Records shown: Begin
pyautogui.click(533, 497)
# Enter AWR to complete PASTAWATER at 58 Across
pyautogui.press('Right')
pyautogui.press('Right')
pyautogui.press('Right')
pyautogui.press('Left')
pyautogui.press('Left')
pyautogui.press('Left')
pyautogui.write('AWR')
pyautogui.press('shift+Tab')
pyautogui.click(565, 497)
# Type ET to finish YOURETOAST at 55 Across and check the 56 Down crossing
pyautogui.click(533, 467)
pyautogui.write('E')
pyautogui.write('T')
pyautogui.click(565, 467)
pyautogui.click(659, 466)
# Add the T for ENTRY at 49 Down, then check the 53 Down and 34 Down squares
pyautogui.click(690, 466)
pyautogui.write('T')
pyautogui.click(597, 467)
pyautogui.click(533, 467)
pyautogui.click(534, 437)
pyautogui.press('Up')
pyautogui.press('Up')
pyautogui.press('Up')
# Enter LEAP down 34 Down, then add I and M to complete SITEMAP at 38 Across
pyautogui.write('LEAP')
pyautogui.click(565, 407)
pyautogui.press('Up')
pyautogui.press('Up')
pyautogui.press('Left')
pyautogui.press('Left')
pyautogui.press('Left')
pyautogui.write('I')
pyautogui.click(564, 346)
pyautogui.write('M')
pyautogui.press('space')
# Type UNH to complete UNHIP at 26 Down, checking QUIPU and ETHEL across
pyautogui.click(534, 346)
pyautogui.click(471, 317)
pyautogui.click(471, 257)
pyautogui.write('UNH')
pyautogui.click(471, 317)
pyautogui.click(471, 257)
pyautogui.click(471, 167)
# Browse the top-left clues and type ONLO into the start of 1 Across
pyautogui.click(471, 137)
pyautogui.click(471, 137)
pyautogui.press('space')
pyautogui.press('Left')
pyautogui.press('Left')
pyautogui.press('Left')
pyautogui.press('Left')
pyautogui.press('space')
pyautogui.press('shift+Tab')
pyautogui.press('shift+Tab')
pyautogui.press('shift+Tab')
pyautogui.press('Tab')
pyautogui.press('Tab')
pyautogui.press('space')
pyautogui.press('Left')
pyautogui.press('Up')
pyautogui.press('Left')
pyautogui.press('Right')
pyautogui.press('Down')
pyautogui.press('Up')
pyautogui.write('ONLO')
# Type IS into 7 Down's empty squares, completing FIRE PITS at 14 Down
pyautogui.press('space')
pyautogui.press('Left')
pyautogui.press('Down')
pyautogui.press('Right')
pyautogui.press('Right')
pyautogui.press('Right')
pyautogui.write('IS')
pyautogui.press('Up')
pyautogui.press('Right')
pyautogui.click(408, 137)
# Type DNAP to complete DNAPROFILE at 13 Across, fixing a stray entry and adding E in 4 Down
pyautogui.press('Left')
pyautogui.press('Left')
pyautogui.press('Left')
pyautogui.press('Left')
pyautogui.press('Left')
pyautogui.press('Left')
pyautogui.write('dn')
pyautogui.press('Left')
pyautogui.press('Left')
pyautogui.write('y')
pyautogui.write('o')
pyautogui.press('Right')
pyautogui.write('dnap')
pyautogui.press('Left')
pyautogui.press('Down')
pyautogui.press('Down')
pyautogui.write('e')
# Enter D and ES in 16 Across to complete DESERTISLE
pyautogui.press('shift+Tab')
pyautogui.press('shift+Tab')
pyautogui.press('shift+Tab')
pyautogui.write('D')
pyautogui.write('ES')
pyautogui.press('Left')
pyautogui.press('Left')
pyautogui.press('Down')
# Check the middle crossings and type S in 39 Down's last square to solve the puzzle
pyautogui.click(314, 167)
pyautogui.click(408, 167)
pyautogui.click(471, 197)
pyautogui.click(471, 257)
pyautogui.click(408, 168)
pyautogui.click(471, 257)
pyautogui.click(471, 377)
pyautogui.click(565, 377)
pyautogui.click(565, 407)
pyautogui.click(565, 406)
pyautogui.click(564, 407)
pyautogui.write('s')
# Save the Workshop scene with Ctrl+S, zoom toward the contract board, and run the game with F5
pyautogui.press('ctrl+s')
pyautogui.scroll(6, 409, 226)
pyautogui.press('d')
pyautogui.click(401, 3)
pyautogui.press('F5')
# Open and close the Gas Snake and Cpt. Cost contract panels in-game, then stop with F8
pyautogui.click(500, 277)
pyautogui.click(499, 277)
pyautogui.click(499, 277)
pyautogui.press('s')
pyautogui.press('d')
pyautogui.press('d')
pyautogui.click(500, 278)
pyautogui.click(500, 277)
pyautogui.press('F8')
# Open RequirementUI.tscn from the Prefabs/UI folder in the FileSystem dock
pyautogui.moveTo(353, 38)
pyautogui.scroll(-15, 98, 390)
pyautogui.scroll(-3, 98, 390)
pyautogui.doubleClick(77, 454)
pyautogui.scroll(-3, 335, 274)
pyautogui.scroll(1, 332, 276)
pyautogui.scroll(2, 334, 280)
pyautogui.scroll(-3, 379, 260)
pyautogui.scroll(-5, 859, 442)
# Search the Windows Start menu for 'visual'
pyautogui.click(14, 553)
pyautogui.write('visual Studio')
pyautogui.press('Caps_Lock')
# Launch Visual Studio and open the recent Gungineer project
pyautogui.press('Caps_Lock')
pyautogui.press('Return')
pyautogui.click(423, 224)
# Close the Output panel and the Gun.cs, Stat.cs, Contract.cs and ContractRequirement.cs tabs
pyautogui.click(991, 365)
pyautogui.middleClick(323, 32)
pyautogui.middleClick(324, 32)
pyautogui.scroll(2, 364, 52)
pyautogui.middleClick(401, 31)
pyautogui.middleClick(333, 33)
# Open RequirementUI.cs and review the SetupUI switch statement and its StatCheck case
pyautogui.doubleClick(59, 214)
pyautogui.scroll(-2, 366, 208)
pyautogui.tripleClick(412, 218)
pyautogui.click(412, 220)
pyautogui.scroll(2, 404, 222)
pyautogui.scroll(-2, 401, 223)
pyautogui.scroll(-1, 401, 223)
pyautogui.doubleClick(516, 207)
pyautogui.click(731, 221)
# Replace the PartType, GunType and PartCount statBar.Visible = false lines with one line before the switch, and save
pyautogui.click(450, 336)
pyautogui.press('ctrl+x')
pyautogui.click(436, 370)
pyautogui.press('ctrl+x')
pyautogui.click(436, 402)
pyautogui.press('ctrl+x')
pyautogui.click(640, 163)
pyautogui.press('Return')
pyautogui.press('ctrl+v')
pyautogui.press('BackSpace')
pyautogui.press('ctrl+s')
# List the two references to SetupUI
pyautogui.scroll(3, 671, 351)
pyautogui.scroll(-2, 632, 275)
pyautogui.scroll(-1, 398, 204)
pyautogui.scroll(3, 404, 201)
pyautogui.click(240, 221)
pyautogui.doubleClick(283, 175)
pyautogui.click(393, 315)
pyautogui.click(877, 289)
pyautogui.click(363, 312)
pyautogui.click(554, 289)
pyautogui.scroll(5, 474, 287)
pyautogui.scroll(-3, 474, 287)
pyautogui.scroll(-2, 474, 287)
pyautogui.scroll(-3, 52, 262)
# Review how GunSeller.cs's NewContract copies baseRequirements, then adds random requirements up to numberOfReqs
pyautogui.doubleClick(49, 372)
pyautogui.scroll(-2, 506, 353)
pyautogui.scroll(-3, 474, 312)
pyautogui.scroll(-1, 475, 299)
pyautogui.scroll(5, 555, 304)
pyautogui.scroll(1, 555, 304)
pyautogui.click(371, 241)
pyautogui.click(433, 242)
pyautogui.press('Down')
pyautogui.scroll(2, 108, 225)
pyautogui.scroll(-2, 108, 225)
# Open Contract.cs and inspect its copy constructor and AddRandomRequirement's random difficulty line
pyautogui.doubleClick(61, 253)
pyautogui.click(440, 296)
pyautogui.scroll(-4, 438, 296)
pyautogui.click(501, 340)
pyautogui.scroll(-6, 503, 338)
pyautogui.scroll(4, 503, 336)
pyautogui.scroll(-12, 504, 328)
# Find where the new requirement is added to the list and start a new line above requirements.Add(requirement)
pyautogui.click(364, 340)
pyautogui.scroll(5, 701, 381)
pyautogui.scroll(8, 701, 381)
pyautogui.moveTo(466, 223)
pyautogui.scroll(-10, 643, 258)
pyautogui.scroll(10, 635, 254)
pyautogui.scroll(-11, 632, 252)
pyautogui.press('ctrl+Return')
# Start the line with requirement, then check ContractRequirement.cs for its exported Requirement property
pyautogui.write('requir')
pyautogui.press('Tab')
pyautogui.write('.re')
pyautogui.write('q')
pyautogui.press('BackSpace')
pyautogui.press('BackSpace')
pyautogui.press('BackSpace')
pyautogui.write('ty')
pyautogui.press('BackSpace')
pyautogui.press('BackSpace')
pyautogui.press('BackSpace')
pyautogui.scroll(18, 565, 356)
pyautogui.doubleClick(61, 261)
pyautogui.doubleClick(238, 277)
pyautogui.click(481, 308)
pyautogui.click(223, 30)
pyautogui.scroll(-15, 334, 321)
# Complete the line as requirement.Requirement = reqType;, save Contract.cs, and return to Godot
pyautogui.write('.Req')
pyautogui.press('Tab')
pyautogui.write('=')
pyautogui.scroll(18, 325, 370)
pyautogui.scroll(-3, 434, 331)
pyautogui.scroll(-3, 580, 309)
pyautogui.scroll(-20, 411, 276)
Records shown: End
Where the data above reaches the line holding "pyautogui.doubleClick(77, 454)", begin printing, and stop after the line holding "pyautogui.click(423, 224)". Each line must be reproduced exactly, with nothing else added.

Task solution -
pyautogui.doubleClick(77, 454)
pyautogui.scroll(-3, 335, 274)
pyautogui.scroll(1, 332, 276)
pyautogui.scroll(2, 334, 280)
pyautogui.scroll(-3, 379, 260)
pyautogui.scroll(-5, 859, 442)
# Search the Windows Start menu for 'visual'
pyautogui.click(14, 553)
pyautogui.write('visual Studio')
pyautogui.press('Caps_Lock')
# Launch Visual Studio and open the recent Gungineer project
pyautogui.press('Caps_Lock')
pyautogui.press('Return')
pyautogui.click(423, 224)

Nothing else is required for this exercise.